I had an epiphany of sorts and discovered a much better way for sales people to qualify for commissions paid only once per month. I know the sales guys very well, and this particular rash is a source of irritation as ‘procedure’ will often times be responsible for missing payment deadlines! Not that I have much experience with commissions of late, but never-the-less my idea would allow sales people to be paid faster, and in most cases the same month the sale occurs instead of in arrears.

When I brought this up to my VP of Sales, he directed me to the S.O.P. manual for the proper procedure to alter or change existing company policies. The  @^**&! Forms would take me a week to fill out! What ever happened to the suggestion box? Having said this though, I’m sure in his own warped sense of things he thinks he’s teaching me a valuable lesson.

Like the two or three of you still reading this cark, I’ve got plenty to do while at work, so this little project took a while.  I can hear you saying, “zuki, why are you slaving over this when you haven’t seen a commission check in years”?  I’m hip.
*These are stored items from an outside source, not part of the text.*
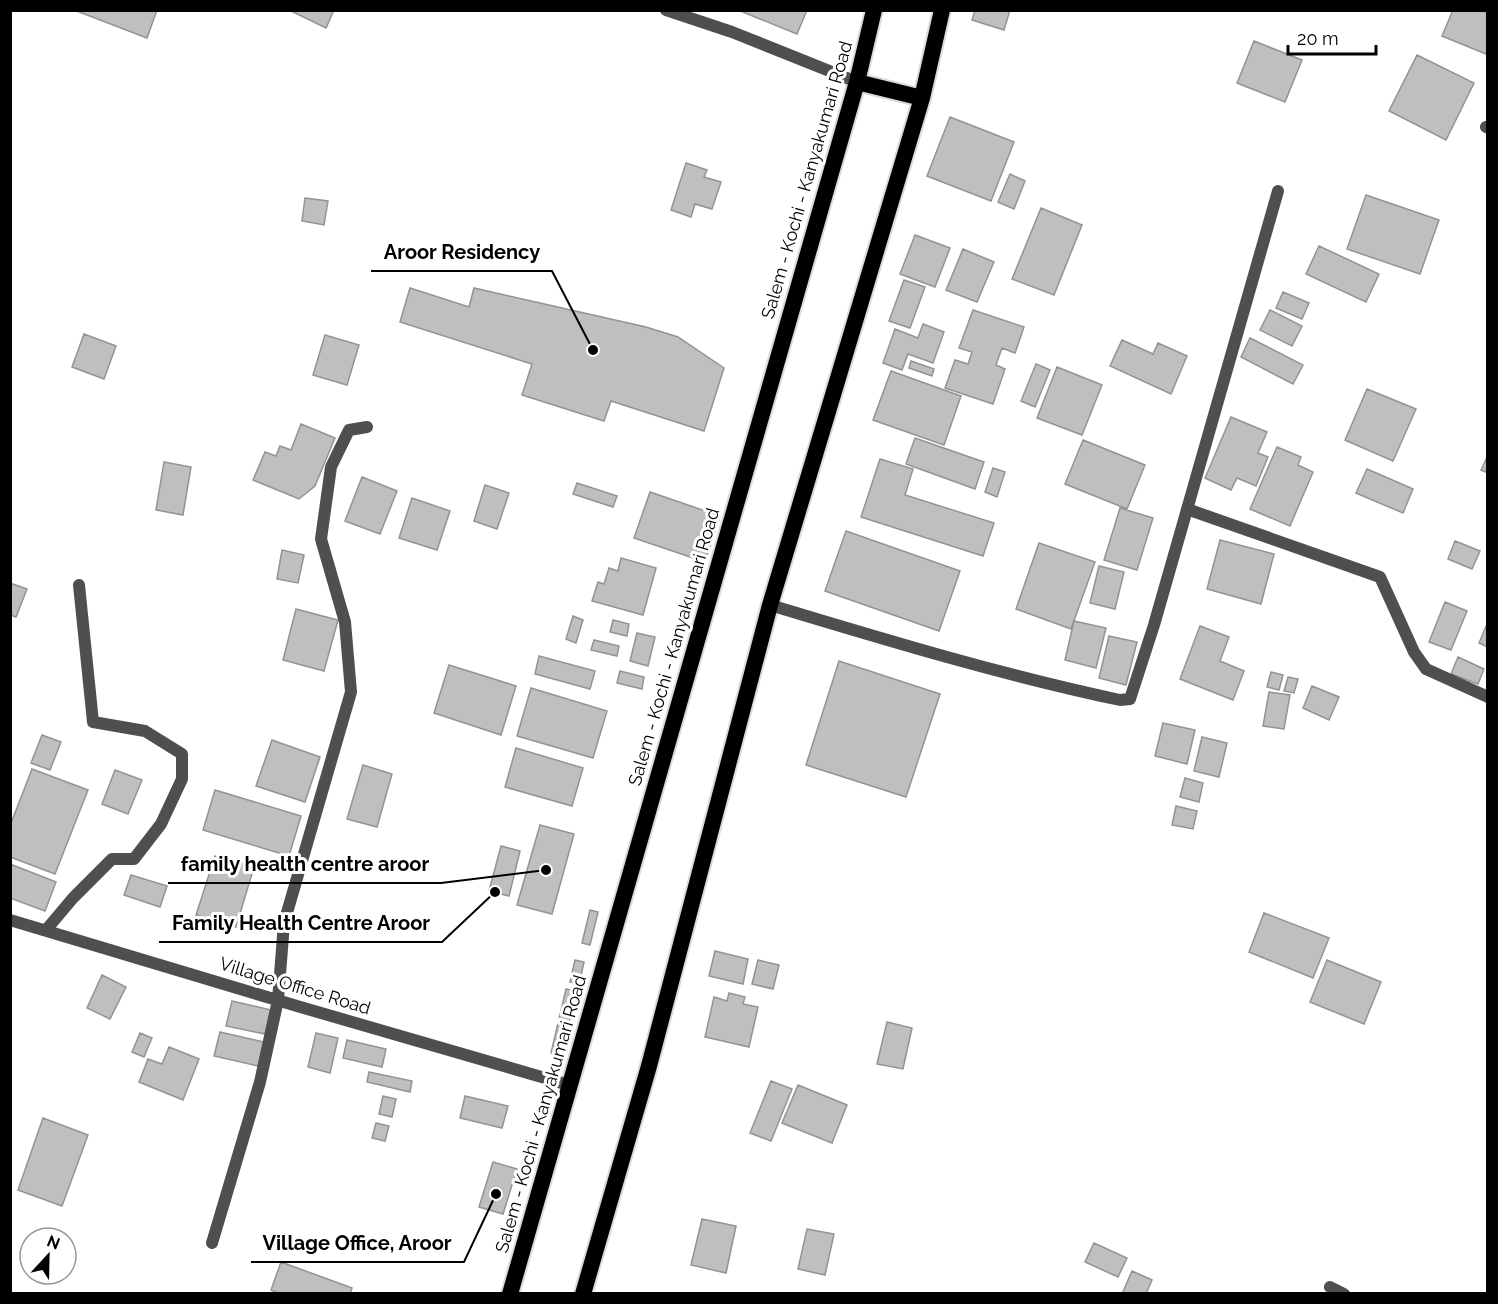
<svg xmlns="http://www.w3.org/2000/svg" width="1498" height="1304" viewBox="0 0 1498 1304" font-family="Raleway,sans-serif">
<rect width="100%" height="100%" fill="#fff"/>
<!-- building -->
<path fill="#bfbfbf" stroke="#939393" stroke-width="1.5" d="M74,10H157L147,38Z
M289,10H334L326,28Z
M738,10H807L797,34Z
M975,10H1010L1004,30L972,20Z
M1453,10H1481L1488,13V50L1486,54L1442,36Z
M1254,41L1302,60L1285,102L1237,83Z
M1417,55L1474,83L1446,140L1389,111Z
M950,117L1014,142L991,201L927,176Z
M686,163L707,170L704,177L721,182L712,209L695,204L691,217L671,210Z
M1010,174L1025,181L1014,209L998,202Z
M1366,195L1439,220L1420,274L1347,249Z
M305,198L328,201L324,225L302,221Z
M1041,208L1082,225L1054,295L1012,279Z
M915,235L950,248L935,287L900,274Z
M1319,246L1379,274L1366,302L1306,274Z
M963,249L994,262L977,302L946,290Z
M904,280L925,287L910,328L889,321Z
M410,288L469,307L474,288L646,327L678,337L724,368L704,431L611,401L604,421L522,395L532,364L400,322Z
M1283,292L1309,303L1302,319L1276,308Z
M973,310L1024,327L1015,353L1002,348L996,365L1005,369L993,404L945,388L955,360L968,364L972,352L959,348Z
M1270,310L1302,326L1292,346L1260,330Z
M923,324L944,332L933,363L908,354L902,370L883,363L895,329L918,338Z
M84,334L116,346L104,379L72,367Z
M325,335L359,345L347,385L313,375Z
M1250,338L1303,365L1293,384L1241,357Z
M1122,340L1153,354L1158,343L1187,356L1171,394L1110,366Z
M911,361L934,369L932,376L909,368Z
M1036,364L1050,370L1035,407L1021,401Z
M1057,367L1102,385L1082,435L1037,418Z
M891,371L961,396L944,445L873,420Z
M1367,389L1416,409L1393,461L1345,440Z
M1231,417L1267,432L1258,453L1268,457L1256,486L1237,478L1231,490L1205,478Z
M301,424L335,438L315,486L299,499L253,480L265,452L276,456L280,446L291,450Z
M915,438L984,462L975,489L906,464Z
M1083,440L1145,465L1127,509L1065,484Z
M1277,447L1301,457L1298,465L1313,472L1290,526L1250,509Z
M1488,455V473L1481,470Z
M880,459L913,469L905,495L994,523L983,556L861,517Z
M164,462L191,467L183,515L156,510Z
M993,468L1005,472L997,497L985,492Z
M1367,469L1413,489L1403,513L1356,493Z
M362,477L397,491L380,534L345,521Z
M577,483L617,496L613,507L573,494Z
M485,485L509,493L497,529L474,521Z
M650,492L720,516L705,562L634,538Z
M412,498L450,511L437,550L399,538Z
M1120,508L1153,518L1137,570L1104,560Z
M846,531L960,571L939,631L825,591Z
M1220,540L1274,554L1261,604L1207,589Z
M1455,541L1480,551L1472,569L1448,559Z
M1039,543L1095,562L1071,629L1016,609Z
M282,550L304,555L298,583L277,579Z
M621,558L656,568L643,615L592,601L598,582L604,584L609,568L618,571Z
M1099,566L1124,572L1115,609L1090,603Z
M10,583L27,589L16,617L10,615Z
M1445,602L1467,611L1451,650L1429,642Z
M296,609L338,620L324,671L283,660Z
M573,616L583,620L576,643L566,639Z
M613,620L629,624L627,636L610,632Z
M1074,621L1106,628L1096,668L1065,660Z
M1487,624H1488V647L1479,643Z
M1200,626L1229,637L1220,661L1244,671L1233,700L1180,679Z
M637,633L655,637L648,666L630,661Z
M1109,636L1137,642L1126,685L1099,678Z
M594,640L619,646L617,656L591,650Z
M539,656L595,671L590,689L535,674Z
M1458,657L1484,669L1478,684L1451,674Z
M839,661L940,694L906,797L806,765Z
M449,665L516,686L501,735L434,713Z
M620,671L644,677L642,689L617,683Z
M1271,672L1283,675L1279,690L1267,687Z
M1288,677L1298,679L1294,693L1284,691Z
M1312,686L1339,697L1329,720L1303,708Z
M531,688L607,711L593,758L517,736Z
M1269,692L1290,695L1284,729L1263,726Z
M1163,723L1195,730L1187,764L1155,756Z
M42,735L61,742L50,770L31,763Z
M1202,737L1227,743L1219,777L1194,771Z
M272,740L320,757L305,802L256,786Z
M516,748L583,768L572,806L505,787Z
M363,765L392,774L377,827L347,819Z
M32,769L88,790L55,874L10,857V826Z
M115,770L142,780L128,814L102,804Z
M1185,778L1203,783L1199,802L1180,797Z
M215,790L301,816L289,856L203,830Z
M1176,806L1197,811L1193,829L1172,825Z
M540,825L574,834L552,914L517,905Z
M501,846L520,851L509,896L489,891Z
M215,856L254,867L236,927L196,915Z
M10,864L56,882L45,911L10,898Z
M131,875L167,886L160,907L124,895Z
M590,910L598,912L590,945L582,943Z
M1264,913L1329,938L1313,978L1249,952Z
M715,951L748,959L743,984L709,976Z
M575,960L584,962L579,984L570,982Z
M758,960L779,965L773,989L752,984Z
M1327,960L1381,982L1364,1024L1310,1002Z
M102,975L126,987L110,1019L87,1008Z
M566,989L576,991L562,1055L551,1053Z
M729,993L745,997L743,1004L758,1007L749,1047L705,1037L714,997L727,1001Z
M232,1001L271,1010L265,1034L226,1026Z
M887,1022L912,1028L903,1069L877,1064Z
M220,1032L264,1042L258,1066L214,1056Z
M140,1033L152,1038L144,1057L132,1052Z
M316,1033L338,1038L330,1073L308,1067Z
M347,1040L386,1049L382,1067L343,1058Z
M169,1047L199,1059L183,1100L139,1082L148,1059L162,1064Z
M369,1072L412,1081L410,1092L367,1082Z
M771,1081L792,1089L771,1141L750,1133Z
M798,1085L847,1105L832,1143L782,1123Z
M383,1096L396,1099L392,1117L379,1114Z
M465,1096L508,1106L502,1128L460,1118Z
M43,1118L88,1135L62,1206L18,1190Z
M376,1123L389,1126L385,1141L372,1138Z
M493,1162L517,1169L503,1214L479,1207Z
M702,1219L736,1226L726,1273L691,1265Z
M807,1229L834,1234L825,1275L798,1269Z
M1094,1243L1127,1258L1118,1277L1085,1262Z
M281,1262L352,1288L350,1294H280L271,1290Z
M1132,1271L1152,1280L1146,1294H1122Z"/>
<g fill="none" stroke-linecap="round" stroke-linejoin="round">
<defs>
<path id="trunk" d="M857,82L922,98
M510,1294L857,82L874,10
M583,1294L649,1066L770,605L922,98L942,10"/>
</defs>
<!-- trunk casing -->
<use href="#trunk" stroke="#dbdbdb" stroke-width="20"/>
<!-- minor -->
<path stroke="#4f4f4f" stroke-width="12" d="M666,10L732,32L857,82
M1486,127L1488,128
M1187,509L1380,577L1414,652L1426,669L1488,697
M770,605C886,640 1002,675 1120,700L1130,699L1154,625L1278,191
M10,920L297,1006L569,1085
M46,930L73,898L112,859H134L161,824L182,779V754L145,731L93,722L79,585
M212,1243L260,1082L278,1000L284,923L351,692L345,622L321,539L331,467L349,430L367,427
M1330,1287L1344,1294"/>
<!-- trunk -->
<use href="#trunk" stroke="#000" stroke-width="16"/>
</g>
<g text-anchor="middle" stroke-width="6" stroke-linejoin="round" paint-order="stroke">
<!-- street labels -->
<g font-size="18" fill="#000" stroke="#fff">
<text transform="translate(807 180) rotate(-74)" y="6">Salem - Kochi - Kanyakumari Road</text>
<text transform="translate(674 647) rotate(-74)" y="6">Salem - Kochi - Kanyakumari Road</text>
<text transform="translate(295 986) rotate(17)" y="6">Village Office Road</text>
<text transform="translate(541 1114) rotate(-74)" y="6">Salem - Kochi - Kanyakumari Road</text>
</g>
</g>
<!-- callouts -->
<path fill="none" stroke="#000" stroke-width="2" d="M593 350L552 271H371M546 870L441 883H168M495 892L442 942H159M496 1194L464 1262H251"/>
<g fill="#000" stroke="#fff" stroke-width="2">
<circle cx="593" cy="350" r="6"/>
<circle cx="546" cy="870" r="6"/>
<circle cx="495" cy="892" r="6"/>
<circle cx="496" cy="1194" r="6"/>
</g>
<g font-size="20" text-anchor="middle" font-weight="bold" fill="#000" stroke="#fff" stroke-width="6" stroke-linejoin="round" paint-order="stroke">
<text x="462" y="259">Aroor Residency</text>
<text x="305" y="871">family health centre aroor</text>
<text x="301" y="930">Family Health Centre Aroor</text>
<text x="357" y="1250">Village Office, Aroor</text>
</g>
<!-- border -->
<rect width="1498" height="1304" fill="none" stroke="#000000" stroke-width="24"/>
<!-- north arrow -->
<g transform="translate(48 1256) rotate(22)"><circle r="28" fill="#ffffff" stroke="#999999" stroke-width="1.5"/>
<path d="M0-4.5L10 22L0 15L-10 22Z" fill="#000000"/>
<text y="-9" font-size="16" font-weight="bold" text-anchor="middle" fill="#000000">N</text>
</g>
<!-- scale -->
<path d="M1288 45v9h88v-9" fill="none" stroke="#000000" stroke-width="3"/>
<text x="1297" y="45" font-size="18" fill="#000000" stroke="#ffffff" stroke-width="4.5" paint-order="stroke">20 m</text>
</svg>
I may be committing professional suicide; then again it may expose this scab as the drain on morale it is.  Hopefully not both!
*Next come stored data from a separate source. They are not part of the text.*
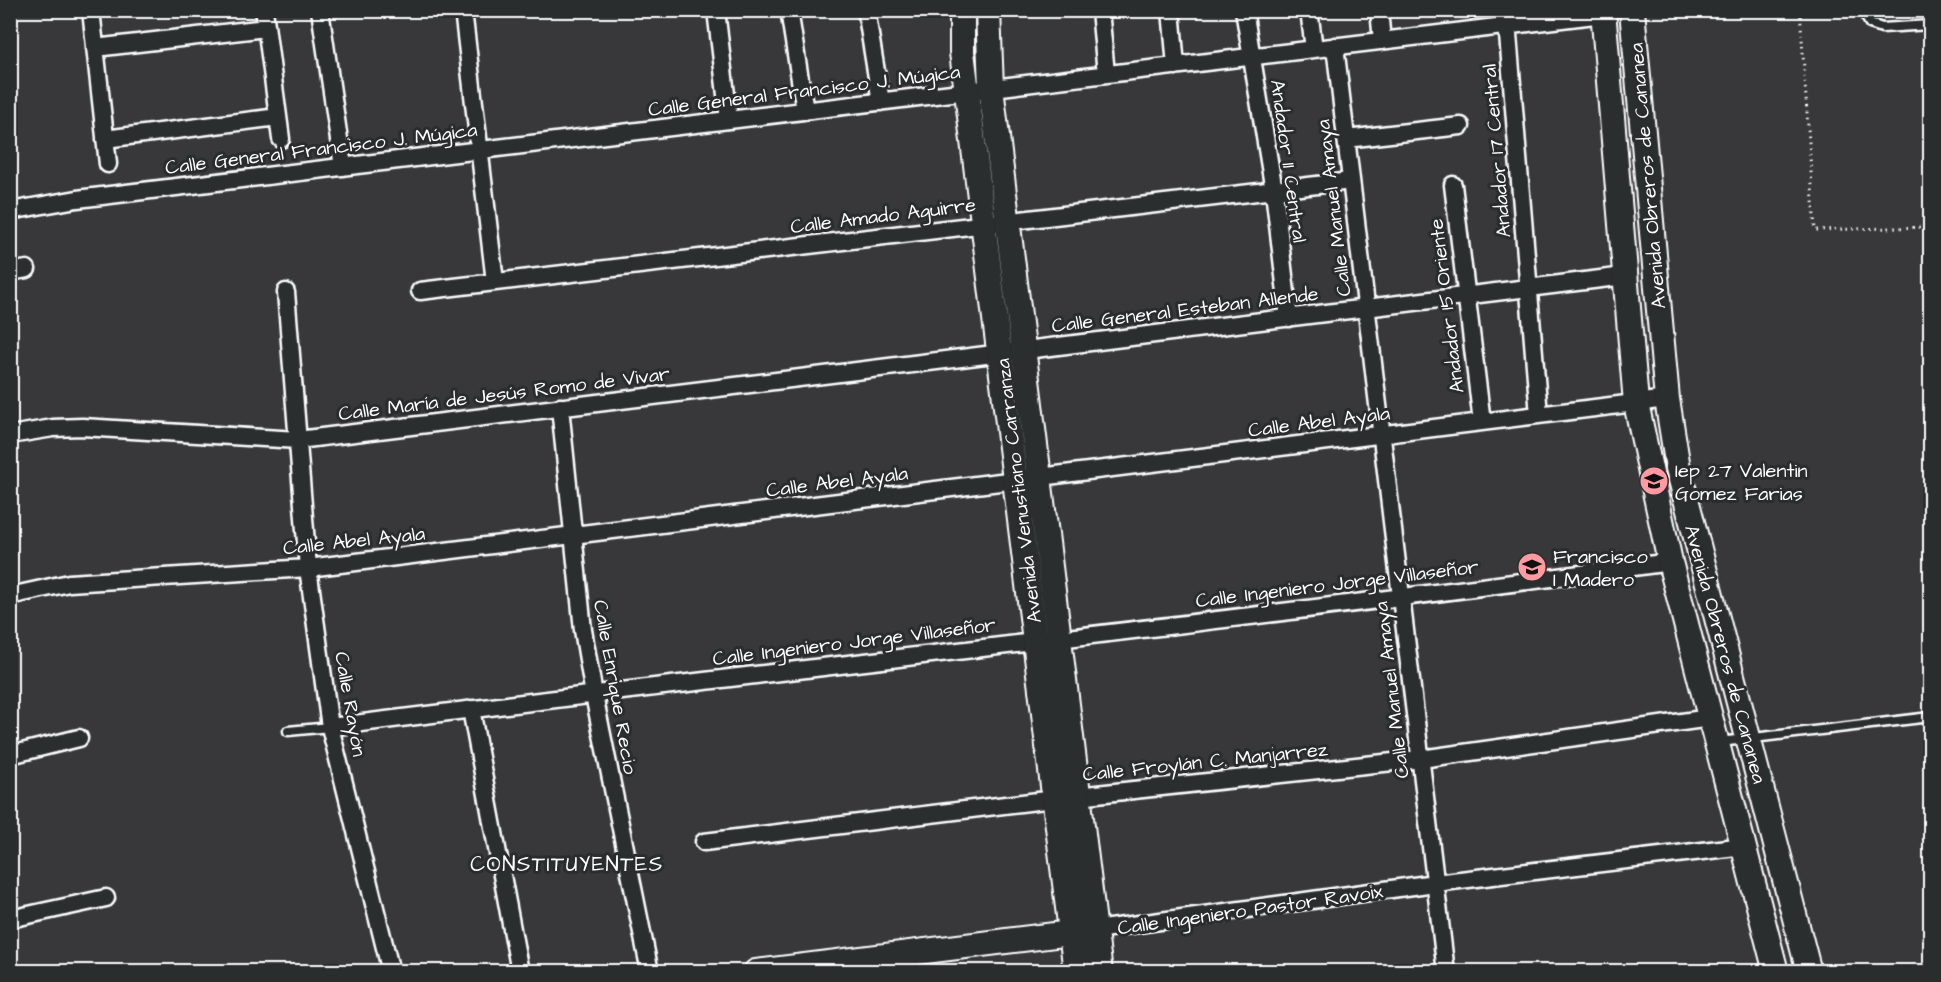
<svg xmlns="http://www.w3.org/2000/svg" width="1941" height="982" font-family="'Architects Daughter',sans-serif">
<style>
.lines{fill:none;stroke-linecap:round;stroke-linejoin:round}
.lane-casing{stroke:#fff;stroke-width:13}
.street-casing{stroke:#fff;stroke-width:21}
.secondary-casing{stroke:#fff;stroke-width:28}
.path{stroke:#fff;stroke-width:3;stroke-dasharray:1.5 4.5;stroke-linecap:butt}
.lane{stroke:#2a2d2e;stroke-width:8}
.street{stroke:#2a2d2e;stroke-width:16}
.secondary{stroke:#2a2d2e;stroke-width:24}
.labels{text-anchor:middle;stroke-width:6;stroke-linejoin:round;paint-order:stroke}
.street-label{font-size:20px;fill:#fff;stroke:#2a2d2e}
.poi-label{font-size:20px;fill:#fff;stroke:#2a2d2e;text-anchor:start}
.neighbourhood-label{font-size:21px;letter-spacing:1.5px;fill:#fff;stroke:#2a2d2e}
</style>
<rect width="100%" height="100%" fill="#38383b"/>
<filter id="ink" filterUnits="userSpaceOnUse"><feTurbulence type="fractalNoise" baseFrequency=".0167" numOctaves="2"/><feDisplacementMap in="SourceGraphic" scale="12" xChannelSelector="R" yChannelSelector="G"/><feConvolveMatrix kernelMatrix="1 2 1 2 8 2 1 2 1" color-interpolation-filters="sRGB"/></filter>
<g filter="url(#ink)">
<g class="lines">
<g class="lane-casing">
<path id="lane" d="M1862,10L1870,24L1882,28L1930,25
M288,731L330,727
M1720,742L1930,717"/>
</g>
<g class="street-casing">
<path id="street" d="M91,10L108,164
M264,10L281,139
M320,10L343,167
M463,10L495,282
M716,10L729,120
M789,10L805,111
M866,10L881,102
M1100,10L1106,74
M1171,10L1176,66
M1244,10L1274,191L1289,318
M1309,10L1314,49
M1379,10L1382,41
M1506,10L1539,415
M1335,46L1446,972
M95,48L266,28
M105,139L278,117
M1346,139L1461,126
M1453,185L1482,422
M10,211L77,199L1603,14
M10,272L27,269
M420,291L1351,181
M286,292L308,568L330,727L391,972
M560,407L583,630L594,695L650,972
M10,435L53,428L82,427L298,440L1625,276
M10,596L69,583L308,568L1667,399
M471,709L520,972
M330,727C776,670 1224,623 1670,562
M10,755L79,738
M704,842L1078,796L1421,759L1710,718
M10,919L106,898
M1095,930L1435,883L1744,846"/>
</g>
<g class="secondary-casing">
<path id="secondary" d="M962,10V52L1076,972
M988,10L991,88L1100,972
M1603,10L1636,403L1670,562L1776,972
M1632,10L1667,399L1678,468L1809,972
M756,972L1087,931"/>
</g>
<path class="path" d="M1800,10L1815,230L1930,227"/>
<use href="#lane" class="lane"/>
<use href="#street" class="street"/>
<use href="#secondary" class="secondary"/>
</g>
</g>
<defs>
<g id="school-disc" transform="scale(1.5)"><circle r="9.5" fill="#ff9aa2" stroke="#2a2d2e"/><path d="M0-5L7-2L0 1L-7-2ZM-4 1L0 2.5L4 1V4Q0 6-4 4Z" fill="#111"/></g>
</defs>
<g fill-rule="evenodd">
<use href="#school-disc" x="1654" y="481"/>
<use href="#school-disc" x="1532" y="567"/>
</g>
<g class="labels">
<g class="street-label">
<text transform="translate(804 90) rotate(-7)" y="7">Calle General Francisco J. Múgica</text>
<text transform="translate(321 148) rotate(-7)" y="7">Calle General Francisco J. Múgica</text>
<text transform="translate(1496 151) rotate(-95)" y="7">Andador 17 Central</text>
<text transform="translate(1289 161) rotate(82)" y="7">Andador 11 Central</text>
<text transform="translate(1647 176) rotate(-95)" y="7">Avenida Obreros de Cananea</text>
<text transform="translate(1333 208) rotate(-97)" y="7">Calle Manuel Amaya</text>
<text transform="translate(883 215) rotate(-7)" y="7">Calle Amado Aguirre</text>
<text transform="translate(1446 306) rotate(-97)" y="7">Andador 15 Oriente</text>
<text transform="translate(1185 309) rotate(-7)" y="7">Calle General Esteban Allende</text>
<text transform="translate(504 393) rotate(-7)" y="7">Calle María de Jesús Romo de Vivar</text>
<text transform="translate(1319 421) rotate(-7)" y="7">Calle Abel Ayala</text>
<text transform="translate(837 481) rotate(-7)" y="7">Calle Abel Ayala</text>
<text transform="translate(1018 491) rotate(-97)" y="7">Avenida Venustiano Carranza</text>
<text transform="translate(354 540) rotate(-6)" y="7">Calle Abel Ayala</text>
<text transform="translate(1337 583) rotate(-7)" y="7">Calle Ingeniero Jorge Villaseñor</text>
<text transform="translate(854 641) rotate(-7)" y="7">Calle Ingeniero Jorge Villaseñor</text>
<text transform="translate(1726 654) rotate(75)" y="7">Avenida Obreros de Cananea</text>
<text transform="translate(616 687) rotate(80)" y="7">Calle Enrique Recio</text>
<text transform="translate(1391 690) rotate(-97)" y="7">Calle Manuel Amaya</text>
<text transform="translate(351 704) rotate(80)" y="7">Calle Rayón</text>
<text transform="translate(1205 761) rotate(-6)" y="7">Calle Froylán C. Manjarrez</text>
<text transform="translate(1250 909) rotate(-8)" y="7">Calle Ingeniero Pastor Ravoix</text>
</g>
<g class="poi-label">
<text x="1675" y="477">Iep 27 Valentin<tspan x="1675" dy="23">Gomez Farias</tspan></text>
<text x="1553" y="563">Francisco<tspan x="1553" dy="23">I Madero</tspan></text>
</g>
<g class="neighbourhood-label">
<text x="567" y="871">CONSTITUYENTES</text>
</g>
</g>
<rect width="1941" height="982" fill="none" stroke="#2a2d2e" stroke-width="36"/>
<rect x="18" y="18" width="1905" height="946" fill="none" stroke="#fff" stroke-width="2" filter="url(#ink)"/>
</svg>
The effort will make me a hero to the field reps, plus I’ve discovered a loophole. In the 8-page change of procedure form I found that existing commission rates were actually written in pencil.  I’m guessing simply because the commission structure changes every three weeks.  Not only did I change the methodology, I also gave the sales crew a raise!

My little company of 120 employees is guided by and worships the god S.O.P.  They never think about it, they just ‘do it’ because S.O.P. says so.  This includes accounting and payroll, so we should see the results on the next paycheck. I’m sure it’ll be noticed at some point, but didn’t want to wait six months for management approval so I took matters into my own hands.  It’s just a matter of time before they see the VP of Sales signature was forged.

All hell will break loose.

If you’ve read this far, then you must abide by the “code of the road”. This solemn oath was in place long before “what happens here stays here” got hip. I know they’ll suspect me, but there’ll be no smoking gun. I’ll get away with this if we’re all discrete. God Bless You.